#### WORK TO COMPLETE
Show every line of the listing below that contains the word "sink", copying each such line in full. Letter case must match.

# # # #

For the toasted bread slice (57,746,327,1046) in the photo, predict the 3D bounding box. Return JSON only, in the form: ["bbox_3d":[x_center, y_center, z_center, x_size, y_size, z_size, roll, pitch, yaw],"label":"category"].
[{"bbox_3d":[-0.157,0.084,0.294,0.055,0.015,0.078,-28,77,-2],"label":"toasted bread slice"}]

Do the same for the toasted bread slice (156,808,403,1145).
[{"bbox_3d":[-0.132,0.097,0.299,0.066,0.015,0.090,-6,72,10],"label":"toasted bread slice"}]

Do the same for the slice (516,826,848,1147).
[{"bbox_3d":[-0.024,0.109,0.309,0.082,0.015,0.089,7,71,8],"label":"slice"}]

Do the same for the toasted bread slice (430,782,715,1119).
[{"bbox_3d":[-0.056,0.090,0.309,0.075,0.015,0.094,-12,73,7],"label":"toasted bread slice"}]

# # # #

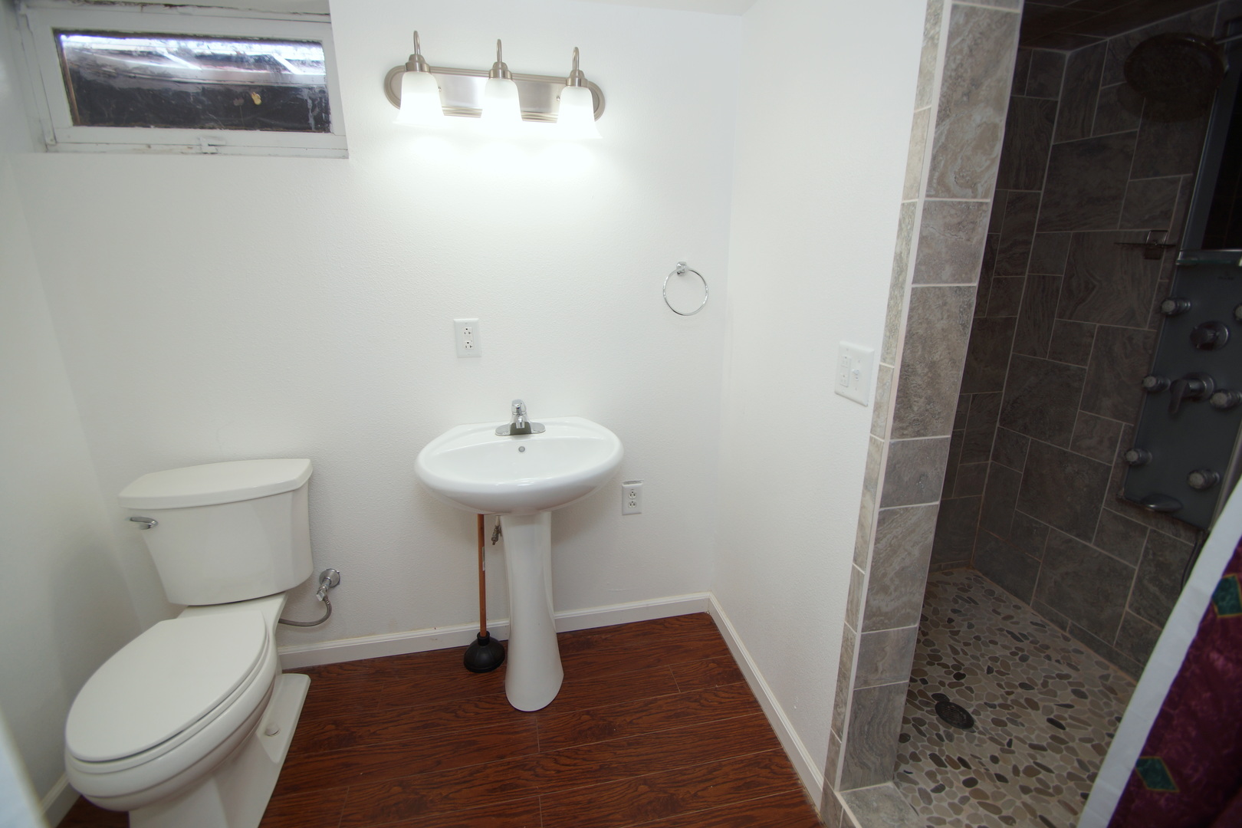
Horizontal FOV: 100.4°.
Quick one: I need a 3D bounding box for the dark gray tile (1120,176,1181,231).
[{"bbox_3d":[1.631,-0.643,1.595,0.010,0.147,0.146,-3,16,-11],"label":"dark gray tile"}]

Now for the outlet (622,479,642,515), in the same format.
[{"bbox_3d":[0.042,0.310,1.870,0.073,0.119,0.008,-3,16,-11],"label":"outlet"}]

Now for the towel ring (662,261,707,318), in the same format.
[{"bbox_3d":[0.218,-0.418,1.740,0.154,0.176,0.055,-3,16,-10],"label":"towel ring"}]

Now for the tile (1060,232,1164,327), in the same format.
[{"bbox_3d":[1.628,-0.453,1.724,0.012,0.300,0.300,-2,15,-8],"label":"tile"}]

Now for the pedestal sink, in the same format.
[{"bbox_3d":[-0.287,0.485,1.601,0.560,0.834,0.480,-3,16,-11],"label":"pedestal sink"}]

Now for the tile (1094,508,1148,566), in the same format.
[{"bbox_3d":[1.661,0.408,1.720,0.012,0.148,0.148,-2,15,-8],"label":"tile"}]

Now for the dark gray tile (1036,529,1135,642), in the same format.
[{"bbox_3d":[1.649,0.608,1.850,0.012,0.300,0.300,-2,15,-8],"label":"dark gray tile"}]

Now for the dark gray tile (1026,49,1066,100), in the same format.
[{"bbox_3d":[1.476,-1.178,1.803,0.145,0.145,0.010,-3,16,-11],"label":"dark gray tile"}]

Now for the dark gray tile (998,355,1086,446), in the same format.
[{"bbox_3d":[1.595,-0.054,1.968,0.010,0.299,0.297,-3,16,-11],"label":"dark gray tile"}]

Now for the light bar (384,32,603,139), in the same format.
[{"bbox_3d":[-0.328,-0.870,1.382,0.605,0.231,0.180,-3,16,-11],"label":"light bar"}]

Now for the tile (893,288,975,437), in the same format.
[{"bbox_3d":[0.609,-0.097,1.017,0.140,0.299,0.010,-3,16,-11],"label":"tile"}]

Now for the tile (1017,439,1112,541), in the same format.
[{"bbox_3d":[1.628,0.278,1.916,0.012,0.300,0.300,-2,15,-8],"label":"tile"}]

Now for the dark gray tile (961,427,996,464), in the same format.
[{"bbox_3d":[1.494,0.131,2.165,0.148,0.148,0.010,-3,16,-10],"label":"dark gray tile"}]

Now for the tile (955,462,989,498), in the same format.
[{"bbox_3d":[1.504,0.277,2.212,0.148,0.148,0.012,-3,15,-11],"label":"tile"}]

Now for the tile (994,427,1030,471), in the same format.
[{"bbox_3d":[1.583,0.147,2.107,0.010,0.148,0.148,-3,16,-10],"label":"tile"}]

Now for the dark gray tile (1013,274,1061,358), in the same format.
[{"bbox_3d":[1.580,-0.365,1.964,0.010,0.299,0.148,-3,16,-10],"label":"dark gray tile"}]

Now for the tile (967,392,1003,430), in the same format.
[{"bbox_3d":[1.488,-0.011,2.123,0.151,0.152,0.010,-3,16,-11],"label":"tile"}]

# # # #

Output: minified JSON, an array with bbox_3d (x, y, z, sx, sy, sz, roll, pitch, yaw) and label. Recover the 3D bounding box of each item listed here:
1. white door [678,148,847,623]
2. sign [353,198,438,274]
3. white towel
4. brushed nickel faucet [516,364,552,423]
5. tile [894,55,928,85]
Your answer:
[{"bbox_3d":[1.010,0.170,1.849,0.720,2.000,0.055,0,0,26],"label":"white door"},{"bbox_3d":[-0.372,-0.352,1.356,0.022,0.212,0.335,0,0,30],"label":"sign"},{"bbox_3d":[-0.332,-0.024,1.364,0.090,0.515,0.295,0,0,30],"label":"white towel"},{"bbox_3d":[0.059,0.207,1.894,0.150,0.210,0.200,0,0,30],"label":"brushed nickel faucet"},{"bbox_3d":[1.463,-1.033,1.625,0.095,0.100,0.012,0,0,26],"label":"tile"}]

# # # #

#### WRITTEN ANSWER
Now for the pedestal sink, in the same format.
[{"bbox_3d":[-0.287,0.485,1.601,0.560,0.834,0.480,-3,16,-11],"label":"pedestal sink"}]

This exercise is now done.